[Documento]:
....
Certa vez, Kafka disse a um amigo: "No fim das contas, penso que devemos ler somente livros que nos mordam e piquem. Se o livro que estamos lendo não nos sacode e acorda como um golpe no crânio, por que nos darmos ao trabalho de lê-lo?”. Obras clichês nos confortam, mas sem aquelas que nos incomodam e nos fazem pensar, perdem seu caráter primordial. Mario Vargas Llosa, escritor peruano ganhador do Nobel de Literatura, convida os leitores sempre ao raciocínio e à reflexão, com livros como “Travessuras da Menina Má” e “Pantaleão e as Visitadoras”. Já em “Elogio da Madrasta”, o autor mescla o pensamento crítico ao incômodo, causando asco, assombro e, principalmente, prazer.

Don Rigoberno é um viúvo rico em Lima, recém-casado com sua nova esposa, Lucrécia, mulher de meia idade dotada de extrema beleza. O casal vive uma rotina feliz, regada a sexo, desejos constantemente atendidos e a criação do filho de Don Rigoberto, Alfonso. Apesar da pouca idade, o garoto parece demonstrar uma paixão inapropriada pela madrasta, até o dia em que Lucrécia percebe que os beijos e olhares de ‘Fonchito’ demonstram muito mais desejo do que ingenuidade.

As poucas páginas do livro e a leitura rápida são compensadas pela abundância de significados, nem sempre decifráveis à primeira vista, e as temáticas que chocam o leitor do primeiro ao último capítulo. Pedofilia, promiscuidade, profanação, imoralidade. O que não falta a “Elogio da Madrasta” são elementos que fogem do habitual e são capazes de chocar os leitores mais conservadores. Escritor intuitivo, Llosa emprega palavras com cadência poética para descrever os mais variados assuntos, desde páginas fascinantes sobre o ato de defecar (“Cagar, defecar, excretar, sinônimos de gozar?”), até a beleza do sexo (“Éramos uma mulher e um homem e agora somos ejaculação, orgasmos e uma ideia fixa. Tornamo-nos sagrados e obsessivos”).
....
[Entradas]:

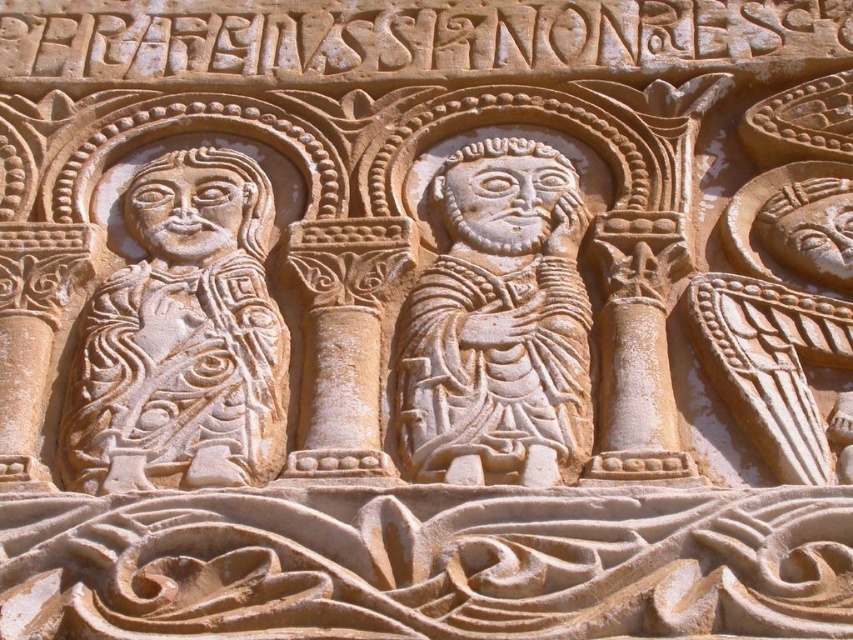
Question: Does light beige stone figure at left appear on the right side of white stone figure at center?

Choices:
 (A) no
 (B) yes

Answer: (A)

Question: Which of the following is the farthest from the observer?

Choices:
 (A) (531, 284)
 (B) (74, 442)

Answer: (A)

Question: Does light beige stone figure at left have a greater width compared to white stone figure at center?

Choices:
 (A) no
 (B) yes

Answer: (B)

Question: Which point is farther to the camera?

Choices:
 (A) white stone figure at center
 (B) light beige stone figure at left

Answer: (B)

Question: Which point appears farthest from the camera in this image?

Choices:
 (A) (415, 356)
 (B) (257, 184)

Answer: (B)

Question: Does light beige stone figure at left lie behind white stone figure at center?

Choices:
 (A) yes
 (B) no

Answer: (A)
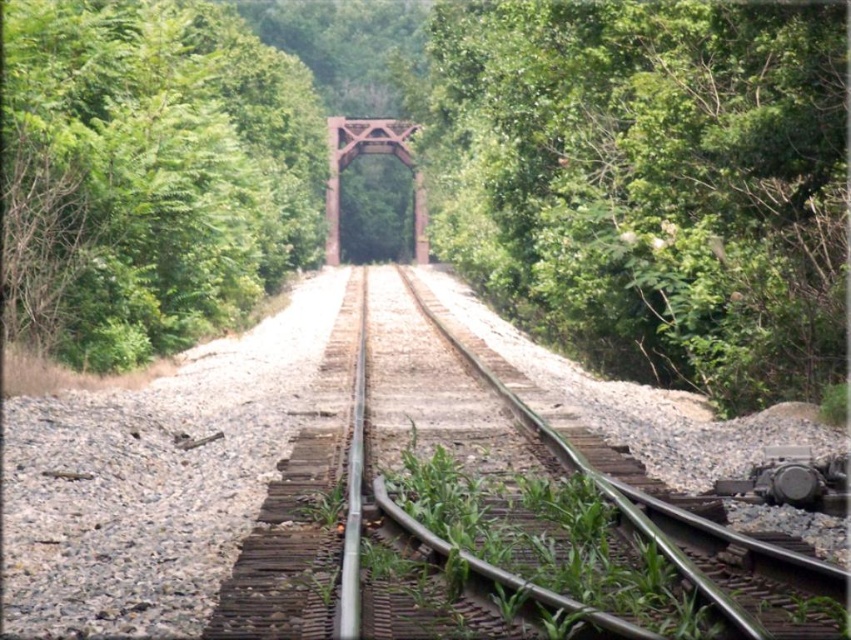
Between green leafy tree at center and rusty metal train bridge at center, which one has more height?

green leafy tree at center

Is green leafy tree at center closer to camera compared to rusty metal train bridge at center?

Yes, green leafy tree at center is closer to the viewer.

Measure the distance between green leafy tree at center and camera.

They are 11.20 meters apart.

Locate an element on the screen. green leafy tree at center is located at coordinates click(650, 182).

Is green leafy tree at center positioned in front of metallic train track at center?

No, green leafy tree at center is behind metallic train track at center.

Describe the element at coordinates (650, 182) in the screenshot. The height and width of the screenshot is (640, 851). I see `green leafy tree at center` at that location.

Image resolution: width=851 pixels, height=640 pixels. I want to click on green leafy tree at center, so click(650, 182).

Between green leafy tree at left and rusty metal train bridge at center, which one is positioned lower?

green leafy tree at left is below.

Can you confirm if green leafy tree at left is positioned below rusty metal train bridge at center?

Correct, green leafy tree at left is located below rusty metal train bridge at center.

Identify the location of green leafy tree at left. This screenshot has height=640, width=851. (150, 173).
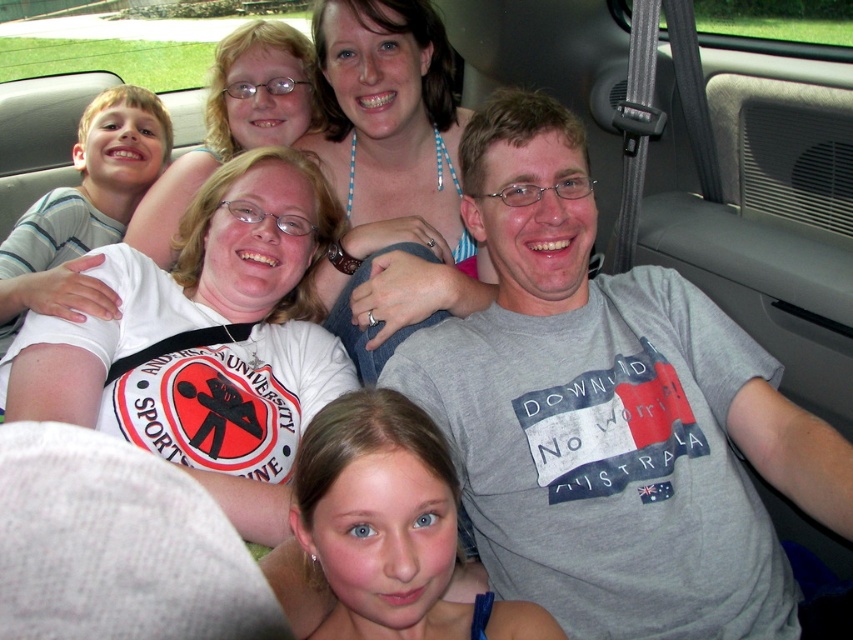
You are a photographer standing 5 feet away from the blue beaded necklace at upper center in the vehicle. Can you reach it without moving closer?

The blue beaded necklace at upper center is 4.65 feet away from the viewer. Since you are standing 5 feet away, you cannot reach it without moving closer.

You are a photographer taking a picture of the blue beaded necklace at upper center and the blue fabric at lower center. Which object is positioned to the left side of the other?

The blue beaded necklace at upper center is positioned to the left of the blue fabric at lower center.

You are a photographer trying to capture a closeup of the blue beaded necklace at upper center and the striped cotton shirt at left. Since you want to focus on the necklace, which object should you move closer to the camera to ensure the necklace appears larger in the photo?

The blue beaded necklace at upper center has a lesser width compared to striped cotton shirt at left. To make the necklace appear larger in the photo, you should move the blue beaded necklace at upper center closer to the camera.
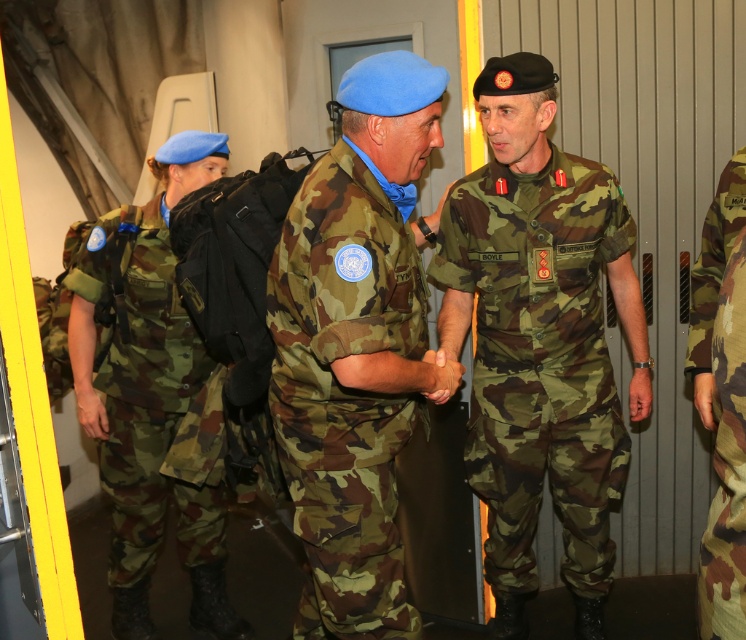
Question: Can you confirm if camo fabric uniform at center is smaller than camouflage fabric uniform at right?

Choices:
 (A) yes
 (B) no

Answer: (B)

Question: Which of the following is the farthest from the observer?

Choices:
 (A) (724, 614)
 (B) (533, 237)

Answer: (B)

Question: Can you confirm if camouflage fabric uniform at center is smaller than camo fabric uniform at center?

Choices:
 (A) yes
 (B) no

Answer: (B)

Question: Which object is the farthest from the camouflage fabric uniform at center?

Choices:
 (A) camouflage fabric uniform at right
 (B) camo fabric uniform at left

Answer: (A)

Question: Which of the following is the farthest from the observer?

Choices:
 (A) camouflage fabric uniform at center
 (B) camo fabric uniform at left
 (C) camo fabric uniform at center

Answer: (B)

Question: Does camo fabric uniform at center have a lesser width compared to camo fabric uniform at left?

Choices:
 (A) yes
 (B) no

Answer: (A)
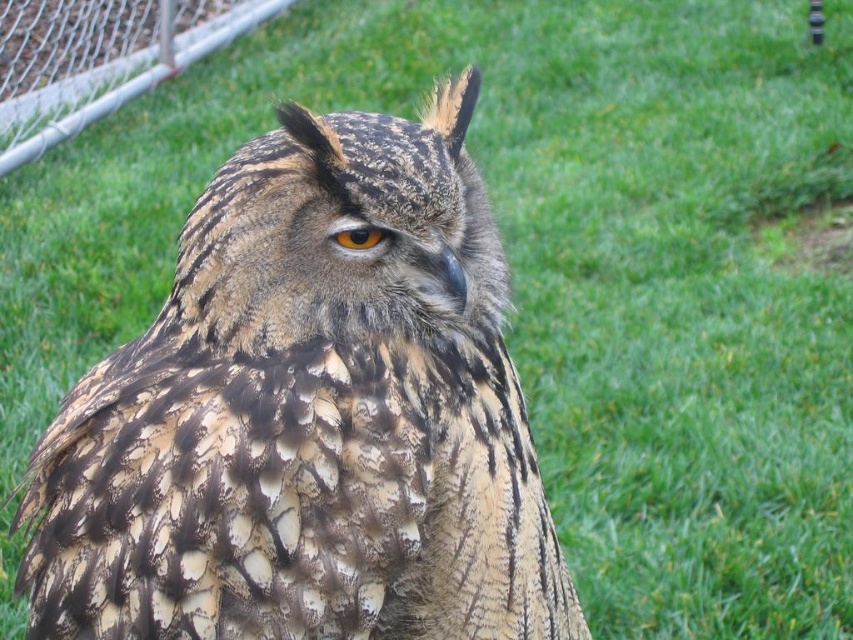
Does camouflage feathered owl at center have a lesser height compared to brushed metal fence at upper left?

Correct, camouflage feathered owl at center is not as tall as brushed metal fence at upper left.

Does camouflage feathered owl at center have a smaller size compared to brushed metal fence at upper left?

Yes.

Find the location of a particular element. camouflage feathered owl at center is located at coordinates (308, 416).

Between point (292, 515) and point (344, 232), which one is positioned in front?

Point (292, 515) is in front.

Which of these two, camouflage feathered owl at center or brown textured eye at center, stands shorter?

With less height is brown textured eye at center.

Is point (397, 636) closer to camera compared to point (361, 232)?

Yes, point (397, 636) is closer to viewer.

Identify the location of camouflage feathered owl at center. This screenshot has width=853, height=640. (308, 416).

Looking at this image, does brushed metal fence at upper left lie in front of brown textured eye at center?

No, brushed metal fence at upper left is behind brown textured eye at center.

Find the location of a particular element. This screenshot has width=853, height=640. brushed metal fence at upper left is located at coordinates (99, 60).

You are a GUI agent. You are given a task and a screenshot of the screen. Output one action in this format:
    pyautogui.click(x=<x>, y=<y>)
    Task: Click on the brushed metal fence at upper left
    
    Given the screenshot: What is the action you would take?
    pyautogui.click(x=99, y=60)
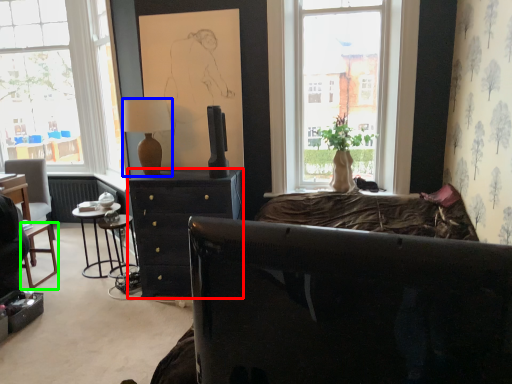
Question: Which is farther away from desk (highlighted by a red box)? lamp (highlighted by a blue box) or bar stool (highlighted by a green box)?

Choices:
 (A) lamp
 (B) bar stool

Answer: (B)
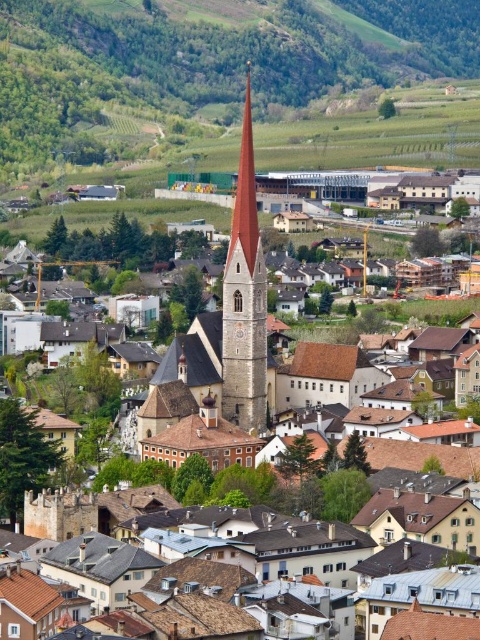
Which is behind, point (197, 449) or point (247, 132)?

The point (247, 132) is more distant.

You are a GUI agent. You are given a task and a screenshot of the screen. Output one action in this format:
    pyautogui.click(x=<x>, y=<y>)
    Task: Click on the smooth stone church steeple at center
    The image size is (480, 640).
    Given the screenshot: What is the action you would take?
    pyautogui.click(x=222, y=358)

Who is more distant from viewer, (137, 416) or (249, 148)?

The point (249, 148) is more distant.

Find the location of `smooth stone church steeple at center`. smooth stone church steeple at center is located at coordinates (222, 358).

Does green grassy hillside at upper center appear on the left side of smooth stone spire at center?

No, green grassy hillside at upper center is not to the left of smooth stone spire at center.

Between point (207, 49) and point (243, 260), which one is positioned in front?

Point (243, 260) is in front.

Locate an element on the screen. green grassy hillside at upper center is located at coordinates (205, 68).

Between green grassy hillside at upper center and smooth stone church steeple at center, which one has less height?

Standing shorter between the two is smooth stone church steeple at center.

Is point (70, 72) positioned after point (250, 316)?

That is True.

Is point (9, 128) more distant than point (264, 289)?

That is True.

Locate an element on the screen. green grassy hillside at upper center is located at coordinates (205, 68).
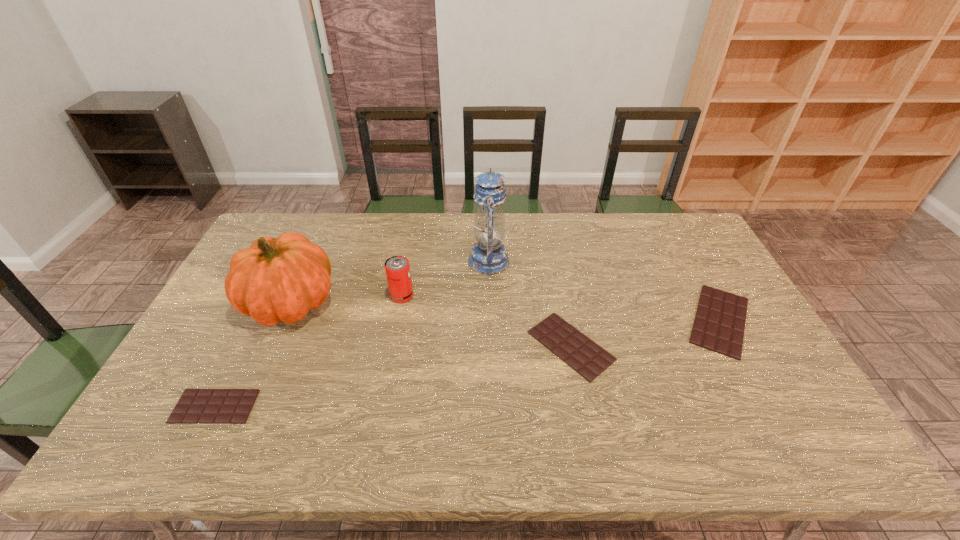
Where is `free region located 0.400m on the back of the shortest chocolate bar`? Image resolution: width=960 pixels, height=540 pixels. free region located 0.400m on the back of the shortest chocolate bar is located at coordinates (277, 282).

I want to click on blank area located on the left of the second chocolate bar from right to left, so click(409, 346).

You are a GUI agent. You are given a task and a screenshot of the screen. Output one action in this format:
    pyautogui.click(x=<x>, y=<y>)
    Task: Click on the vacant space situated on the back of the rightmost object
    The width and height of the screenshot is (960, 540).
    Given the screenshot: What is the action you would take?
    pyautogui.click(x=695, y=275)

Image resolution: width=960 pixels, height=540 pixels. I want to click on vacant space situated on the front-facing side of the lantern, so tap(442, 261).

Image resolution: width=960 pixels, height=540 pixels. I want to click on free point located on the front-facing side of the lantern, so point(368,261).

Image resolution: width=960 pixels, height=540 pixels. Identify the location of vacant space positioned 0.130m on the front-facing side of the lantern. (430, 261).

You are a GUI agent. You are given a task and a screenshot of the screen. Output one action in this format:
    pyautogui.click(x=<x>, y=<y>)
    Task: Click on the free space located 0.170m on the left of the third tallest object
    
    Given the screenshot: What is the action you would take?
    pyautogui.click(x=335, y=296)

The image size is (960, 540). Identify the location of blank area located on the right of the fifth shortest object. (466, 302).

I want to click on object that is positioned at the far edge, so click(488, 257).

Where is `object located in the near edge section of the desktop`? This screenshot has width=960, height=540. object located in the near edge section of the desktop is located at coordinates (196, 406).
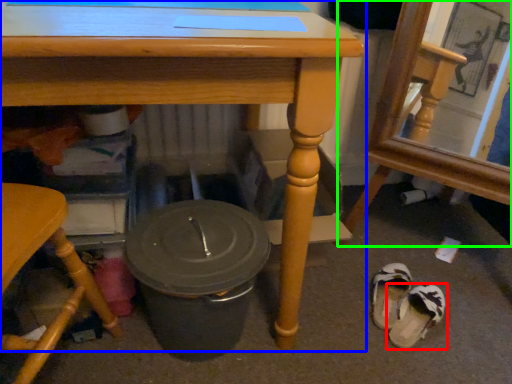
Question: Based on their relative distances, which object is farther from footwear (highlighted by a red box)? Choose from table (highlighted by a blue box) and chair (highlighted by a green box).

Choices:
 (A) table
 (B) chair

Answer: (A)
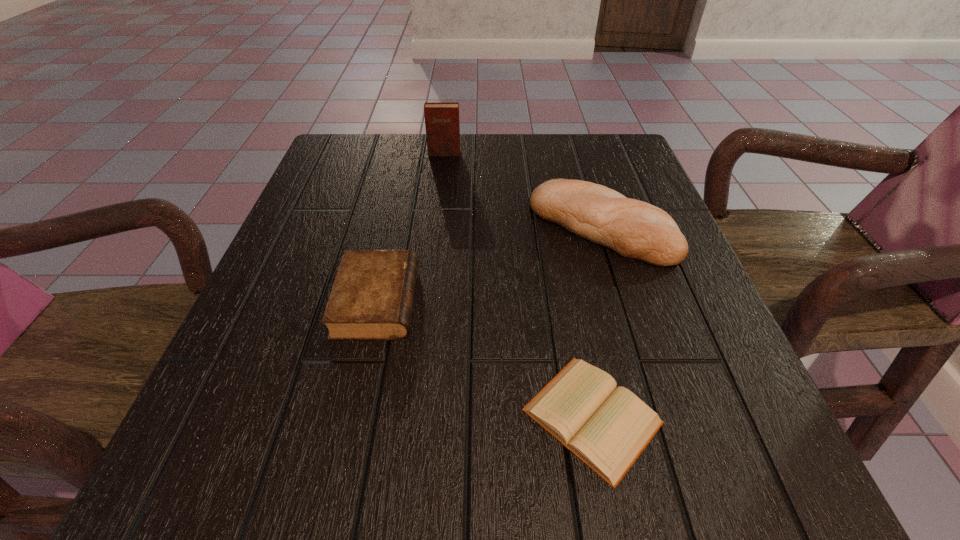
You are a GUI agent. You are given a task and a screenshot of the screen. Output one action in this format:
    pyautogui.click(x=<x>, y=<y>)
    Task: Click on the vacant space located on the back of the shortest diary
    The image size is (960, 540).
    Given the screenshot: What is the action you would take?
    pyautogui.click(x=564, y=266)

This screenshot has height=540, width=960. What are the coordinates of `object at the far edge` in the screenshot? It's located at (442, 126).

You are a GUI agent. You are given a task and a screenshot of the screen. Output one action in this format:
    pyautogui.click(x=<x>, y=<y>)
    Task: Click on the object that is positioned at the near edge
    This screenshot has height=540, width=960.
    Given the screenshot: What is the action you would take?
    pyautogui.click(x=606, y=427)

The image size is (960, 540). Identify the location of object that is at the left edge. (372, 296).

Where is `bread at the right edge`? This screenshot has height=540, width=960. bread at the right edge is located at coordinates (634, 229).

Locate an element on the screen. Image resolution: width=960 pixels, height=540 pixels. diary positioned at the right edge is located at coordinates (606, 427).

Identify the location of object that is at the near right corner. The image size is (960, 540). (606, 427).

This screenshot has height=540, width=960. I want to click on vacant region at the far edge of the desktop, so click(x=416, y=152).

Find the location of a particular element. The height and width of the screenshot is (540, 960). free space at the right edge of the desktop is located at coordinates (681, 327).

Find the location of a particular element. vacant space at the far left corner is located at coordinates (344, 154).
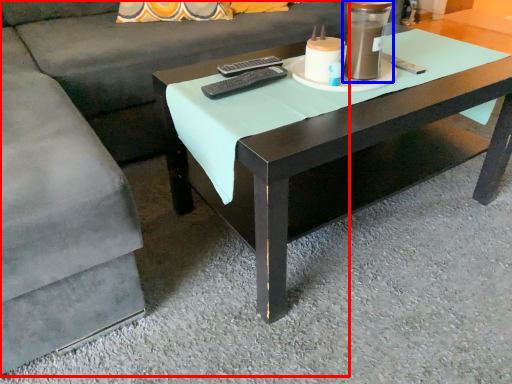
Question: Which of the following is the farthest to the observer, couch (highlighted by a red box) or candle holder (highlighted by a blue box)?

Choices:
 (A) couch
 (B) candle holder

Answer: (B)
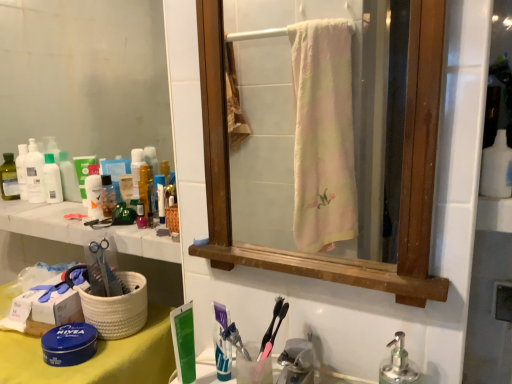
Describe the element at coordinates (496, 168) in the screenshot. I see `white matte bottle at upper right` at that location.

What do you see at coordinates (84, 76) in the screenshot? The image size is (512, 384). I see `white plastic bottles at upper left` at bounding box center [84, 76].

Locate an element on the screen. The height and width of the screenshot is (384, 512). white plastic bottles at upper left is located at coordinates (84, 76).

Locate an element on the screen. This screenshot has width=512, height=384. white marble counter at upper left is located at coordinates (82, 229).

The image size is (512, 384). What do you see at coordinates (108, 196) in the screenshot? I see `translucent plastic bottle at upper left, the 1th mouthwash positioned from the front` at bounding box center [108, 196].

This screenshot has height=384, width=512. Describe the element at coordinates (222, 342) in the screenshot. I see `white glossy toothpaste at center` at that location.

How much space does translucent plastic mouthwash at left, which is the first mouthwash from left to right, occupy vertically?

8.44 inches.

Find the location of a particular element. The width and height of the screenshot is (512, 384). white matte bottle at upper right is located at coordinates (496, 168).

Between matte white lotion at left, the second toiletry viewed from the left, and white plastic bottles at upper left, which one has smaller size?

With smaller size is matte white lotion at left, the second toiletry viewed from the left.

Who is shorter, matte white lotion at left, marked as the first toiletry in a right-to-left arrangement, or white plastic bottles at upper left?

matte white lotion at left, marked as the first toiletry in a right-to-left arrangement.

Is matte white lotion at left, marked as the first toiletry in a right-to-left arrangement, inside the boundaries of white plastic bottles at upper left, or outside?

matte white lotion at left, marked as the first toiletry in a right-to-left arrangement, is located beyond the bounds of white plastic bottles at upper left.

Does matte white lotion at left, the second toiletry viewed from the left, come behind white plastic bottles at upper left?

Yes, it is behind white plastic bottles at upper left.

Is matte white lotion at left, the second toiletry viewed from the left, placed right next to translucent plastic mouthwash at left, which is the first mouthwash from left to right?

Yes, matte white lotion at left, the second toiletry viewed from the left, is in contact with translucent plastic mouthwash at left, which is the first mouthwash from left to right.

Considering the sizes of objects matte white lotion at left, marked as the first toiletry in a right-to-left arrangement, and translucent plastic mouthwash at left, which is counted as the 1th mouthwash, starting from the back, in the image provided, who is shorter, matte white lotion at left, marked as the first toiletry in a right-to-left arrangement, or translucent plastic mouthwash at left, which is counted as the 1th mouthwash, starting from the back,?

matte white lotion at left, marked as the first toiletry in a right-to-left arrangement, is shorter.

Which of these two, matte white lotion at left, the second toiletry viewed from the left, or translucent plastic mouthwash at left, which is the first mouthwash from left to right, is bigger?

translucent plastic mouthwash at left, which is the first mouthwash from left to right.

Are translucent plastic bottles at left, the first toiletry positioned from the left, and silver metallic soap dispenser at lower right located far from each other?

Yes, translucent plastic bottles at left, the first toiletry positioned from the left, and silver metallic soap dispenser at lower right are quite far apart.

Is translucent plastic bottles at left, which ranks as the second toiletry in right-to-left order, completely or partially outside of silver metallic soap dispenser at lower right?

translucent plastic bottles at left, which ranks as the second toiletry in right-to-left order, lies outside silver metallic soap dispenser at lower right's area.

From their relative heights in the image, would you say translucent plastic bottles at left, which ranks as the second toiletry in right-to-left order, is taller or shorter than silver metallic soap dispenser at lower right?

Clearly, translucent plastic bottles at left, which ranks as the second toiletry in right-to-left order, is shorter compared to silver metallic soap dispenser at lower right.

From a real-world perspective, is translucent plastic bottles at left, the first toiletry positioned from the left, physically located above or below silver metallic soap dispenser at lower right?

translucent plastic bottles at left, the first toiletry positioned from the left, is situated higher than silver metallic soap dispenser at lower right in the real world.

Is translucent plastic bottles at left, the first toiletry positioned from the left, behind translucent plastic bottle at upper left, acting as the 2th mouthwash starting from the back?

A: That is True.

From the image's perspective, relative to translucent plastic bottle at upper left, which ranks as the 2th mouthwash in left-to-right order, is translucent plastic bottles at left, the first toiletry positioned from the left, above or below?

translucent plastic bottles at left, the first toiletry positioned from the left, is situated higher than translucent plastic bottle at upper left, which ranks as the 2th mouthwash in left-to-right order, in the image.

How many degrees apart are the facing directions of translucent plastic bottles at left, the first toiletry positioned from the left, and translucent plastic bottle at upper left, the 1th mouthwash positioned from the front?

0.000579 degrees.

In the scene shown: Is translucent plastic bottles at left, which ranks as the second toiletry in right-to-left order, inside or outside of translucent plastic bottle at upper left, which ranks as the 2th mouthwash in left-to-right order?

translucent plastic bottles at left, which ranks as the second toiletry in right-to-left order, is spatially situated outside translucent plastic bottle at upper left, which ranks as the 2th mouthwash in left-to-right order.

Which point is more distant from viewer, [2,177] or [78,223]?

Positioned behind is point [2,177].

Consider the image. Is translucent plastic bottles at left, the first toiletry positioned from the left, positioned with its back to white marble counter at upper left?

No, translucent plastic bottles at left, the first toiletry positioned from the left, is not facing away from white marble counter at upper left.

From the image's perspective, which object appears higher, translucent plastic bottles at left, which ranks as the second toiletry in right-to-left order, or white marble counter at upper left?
....
[Instruções de trabalho]:
1. Segundo a resenha de “Elogio da Madrasta”, como se chama a nova esposa do viúvo rico de Lima?
2. Copie da resenha de “Elogio da Madrasta” o trecho entre “Don Rigoberno é” e “do que ingenuidade.”, inclusive.
As entradas não têm relação com a resenha.

[Respostas por tarefa]:
1. Lucrécia.

2.
Don Rigoberno é um viúvo rico em Lima, recém-casado com sua nova esposa, Lucrécia, mulher de meia idade dotada de extrema beleza. O casal vive uma rotina feliz, regada a sexo, desejos constantemente atendidos e a criação do filho de Don Rigoberto, Alfonso. Apesar da pouca idade, o garoto parece demonstrar uma paixão inapropriada pela madrasta, até o dia em que Lucrécia percebe que os beijos e olhares de ‘Fonchito’ demonstram muito mais desejo do que ingenuidade.